Risk, Reward, Opportunity Costs, and Time

A data-related post:

I know a principal who is currently working about 100 hours a week. Her teachers have crazy workloads, too. She knows those teachers are squandering time on data and google docs that do not produce nearly enough educational benefit for the time they demand. She knows those google docs form a large part of the reason for her crippling, staff turnover. But administrators above her are demanding the documentation and they react suspiciously when she suggests all that documentation may not be a good idea. The mantra seems to be that anyone who “cares about the kids” will not hesitate to work, work, work in pursuit of the greater good. But what is the greater good?

When do we stop to think?

I offer this cross-post because I believe it addresses one of the many invisible elephants impacting education today. We do, do, do. We far too seldom get to ask, “What’s the good of this?” Teachers will never have a forty-hour workweek, something the public frequently does not grasp. Whether we have a fifty- sixty- or one-hundred-hour, work week, though, I believe it’s time to shove opportunity costs into the spotlight. What could teachers be doing instead of making all those useless or semi-useless spreadsheets that sometimes no one even looks at?

Eduhonesty: Teachers today often lament the fact that their administrations do not seem to be listening to them. I’d like to suggest a possible reason for that lack of attention. Could it be those administrators know their teachers are right, know the pursuit of excessive data has become injurious to education, but are too afraid for their own jobs to show the courage of their convictions?

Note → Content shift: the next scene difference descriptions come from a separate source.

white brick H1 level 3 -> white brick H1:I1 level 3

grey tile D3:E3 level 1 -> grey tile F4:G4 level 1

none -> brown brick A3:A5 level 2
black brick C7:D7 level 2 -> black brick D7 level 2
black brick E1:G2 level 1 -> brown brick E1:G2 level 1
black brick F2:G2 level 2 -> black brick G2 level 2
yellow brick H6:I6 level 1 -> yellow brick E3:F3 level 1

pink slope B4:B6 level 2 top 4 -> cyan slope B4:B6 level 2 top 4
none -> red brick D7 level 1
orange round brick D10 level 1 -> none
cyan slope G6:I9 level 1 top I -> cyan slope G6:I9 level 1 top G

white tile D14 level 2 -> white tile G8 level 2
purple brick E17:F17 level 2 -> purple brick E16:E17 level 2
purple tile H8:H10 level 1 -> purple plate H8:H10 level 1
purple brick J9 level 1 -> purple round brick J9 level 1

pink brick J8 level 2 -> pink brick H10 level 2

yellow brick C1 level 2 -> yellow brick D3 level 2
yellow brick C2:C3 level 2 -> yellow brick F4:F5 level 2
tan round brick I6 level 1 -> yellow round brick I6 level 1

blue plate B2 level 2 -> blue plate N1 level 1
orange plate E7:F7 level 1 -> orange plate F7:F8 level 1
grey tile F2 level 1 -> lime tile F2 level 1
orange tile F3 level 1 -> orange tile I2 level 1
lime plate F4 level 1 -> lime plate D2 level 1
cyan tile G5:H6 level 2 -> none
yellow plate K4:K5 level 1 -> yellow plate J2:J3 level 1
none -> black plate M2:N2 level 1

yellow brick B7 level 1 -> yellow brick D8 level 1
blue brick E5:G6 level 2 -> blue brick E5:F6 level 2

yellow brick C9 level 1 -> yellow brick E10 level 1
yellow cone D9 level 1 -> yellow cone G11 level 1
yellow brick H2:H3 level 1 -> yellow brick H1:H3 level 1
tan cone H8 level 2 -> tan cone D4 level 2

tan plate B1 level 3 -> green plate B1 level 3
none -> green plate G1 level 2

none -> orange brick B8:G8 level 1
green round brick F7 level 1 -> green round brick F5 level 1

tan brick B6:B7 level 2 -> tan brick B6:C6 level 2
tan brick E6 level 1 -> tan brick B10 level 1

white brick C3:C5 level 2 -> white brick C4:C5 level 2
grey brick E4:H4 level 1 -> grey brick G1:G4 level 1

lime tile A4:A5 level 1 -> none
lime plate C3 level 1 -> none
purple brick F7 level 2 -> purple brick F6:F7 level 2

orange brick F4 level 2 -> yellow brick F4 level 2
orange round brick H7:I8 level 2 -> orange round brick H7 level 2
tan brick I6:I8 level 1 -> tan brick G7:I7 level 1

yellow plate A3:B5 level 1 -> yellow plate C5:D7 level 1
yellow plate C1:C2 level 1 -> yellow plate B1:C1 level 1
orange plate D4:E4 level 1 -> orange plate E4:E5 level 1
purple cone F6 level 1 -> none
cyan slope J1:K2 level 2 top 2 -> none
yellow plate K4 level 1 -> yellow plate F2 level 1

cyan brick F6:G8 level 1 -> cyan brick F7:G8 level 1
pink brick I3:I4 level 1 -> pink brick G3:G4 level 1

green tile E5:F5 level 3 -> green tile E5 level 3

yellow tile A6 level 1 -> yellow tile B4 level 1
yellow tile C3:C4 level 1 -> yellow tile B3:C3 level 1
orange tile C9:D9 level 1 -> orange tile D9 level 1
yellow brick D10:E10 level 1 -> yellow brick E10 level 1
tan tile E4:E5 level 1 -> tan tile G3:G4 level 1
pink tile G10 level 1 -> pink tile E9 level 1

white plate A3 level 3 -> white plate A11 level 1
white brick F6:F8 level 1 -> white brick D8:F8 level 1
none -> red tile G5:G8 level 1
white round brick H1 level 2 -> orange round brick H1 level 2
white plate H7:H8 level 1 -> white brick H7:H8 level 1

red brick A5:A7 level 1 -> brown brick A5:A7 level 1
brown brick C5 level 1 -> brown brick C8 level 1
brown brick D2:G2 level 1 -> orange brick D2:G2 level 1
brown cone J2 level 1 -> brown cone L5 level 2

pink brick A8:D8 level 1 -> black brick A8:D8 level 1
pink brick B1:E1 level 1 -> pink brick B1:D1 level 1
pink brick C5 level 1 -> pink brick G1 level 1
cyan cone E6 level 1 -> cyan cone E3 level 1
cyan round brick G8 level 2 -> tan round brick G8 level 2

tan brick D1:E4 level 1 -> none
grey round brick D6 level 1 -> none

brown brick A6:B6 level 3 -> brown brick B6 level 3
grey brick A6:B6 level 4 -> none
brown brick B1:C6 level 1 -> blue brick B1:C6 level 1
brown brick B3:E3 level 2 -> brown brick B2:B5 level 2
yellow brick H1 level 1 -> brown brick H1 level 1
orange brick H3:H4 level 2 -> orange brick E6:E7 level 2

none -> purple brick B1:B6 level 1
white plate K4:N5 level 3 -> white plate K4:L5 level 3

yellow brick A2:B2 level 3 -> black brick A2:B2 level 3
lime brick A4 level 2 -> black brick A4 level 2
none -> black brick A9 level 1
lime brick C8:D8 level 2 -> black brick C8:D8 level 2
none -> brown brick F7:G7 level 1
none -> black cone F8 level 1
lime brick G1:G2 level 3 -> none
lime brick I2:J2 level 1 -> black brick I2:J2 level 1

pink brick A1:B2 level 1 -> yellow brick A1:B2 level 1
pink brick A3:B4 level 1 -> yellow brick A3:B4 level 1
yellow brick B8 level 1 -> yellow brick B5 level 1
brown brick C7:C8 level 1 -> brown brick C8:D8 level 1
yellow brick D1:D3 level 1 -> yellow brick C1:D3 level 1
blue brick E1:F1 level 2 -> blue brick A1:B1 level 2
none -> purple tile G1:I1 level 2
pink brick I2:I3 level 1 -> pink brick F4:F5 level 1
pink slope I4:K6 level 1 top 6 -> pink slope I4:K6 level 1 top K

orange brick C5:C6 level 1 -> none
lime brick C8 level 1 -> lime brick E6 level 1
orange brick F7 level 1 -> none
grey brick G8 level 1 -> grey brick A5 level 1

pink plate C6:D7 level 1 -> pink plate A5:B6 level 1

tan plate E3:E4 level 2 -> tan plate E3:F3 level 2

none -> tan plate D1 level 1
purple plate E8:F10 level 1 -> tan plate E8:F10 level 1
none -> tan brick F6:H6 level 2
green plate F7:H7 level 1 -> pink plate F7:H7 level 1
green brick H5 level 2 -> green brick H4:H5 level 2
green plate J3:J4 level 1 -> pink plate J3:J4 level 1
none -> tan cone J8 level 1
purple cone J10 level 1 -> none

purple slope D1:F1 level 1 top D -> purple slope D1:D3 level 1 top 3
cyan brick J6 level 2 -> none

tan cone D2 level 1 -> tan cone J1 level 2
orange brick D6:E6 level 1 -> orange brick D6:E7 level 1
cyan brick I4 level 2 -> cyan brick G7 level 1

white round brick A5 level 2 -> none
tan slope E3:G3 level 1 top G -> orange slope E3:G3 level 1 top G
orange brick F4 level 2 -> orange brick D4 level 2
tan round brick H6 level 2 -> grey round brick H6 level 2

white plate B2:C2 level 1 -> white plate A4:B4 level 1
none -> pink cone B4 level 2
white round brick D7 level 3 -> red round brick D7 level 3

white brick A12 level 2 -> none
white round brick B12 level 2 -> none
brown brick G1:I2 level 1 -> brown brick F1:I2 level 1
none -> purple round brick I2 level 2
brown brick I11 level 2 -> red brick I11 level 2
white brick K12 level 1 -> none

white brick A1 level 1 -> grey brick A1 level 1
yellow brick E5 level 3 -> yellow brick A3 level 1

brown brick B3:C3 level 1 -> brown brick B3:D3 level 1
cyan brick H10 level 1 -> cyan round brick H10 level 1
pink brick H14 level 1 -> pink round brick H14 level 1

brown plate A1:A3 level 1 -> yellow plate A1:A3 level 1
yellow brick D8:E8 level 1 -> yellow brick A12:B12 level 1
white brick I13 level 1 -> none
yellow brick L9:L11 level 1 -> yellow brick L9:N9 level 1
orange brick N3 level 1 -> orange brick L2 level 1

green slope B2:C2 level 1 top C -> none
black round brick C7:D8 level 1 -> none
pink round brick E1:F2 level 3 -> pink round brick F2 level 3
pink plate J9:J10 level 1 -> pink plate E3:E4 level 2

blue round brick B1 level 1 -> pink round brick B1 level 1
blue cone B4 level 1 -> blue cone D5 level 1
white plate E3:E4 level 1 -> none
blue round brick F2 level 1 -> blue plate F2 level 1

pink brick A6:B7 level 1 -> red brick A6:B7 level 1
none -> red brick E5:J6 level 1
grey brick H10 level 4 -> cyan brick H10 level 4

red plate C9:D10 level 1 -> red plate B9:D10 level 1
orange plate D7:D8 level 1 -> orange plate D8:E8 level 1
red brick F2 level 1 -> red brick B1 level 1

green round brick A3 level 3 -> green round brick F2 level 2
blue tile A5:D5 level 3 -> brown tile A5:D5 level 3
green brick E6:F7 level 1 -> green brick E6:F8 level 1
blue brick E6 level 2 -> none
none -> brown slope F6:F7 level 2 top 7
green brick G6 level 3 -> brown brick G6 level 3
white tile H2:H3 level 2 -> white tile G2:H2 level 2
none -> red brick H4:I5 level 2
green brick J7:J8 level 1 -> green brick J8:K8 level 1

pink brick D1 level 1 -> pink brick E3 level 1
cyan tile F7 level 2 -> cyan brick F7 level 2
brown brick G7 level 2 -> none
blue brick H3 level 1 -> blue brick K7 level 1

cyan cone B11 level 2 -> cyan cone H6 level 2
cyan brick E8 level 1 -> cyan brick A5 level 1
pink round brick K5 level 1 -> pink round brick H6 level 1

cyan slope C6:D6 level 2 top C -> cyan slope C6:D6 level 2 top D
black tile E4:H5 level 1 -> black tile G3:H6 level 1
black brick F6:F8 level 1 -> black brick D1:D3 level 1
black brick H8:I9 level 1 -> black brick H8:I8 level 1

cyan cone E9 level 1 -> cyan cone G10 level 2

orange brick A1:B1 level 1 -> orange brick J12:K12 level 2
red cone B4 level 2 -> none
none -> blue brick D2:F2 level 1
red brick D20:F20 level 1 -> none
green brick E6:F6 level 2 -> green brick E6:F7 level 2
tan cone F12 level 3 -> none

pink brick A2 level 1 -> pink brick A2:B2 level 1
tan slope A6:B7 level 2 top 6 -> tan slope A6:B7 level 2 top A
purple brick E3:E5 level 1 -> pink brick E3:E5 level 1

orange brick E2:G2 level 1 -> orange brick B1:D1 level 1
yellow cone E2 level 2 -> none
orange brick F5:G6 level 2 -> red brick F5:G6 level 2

The scariest part of the current educational climate for me is the fact that I believe we are smart enough to see the flaws in rampant, excessive efforts toward “data-driven instruction.” I am afraid that teachers and school administrators have become too scared for their jobs to speak out about this time-sucking diversion. Just because gathering copious quantities of data is the harder path, that in no way makes that data-gathering the better path.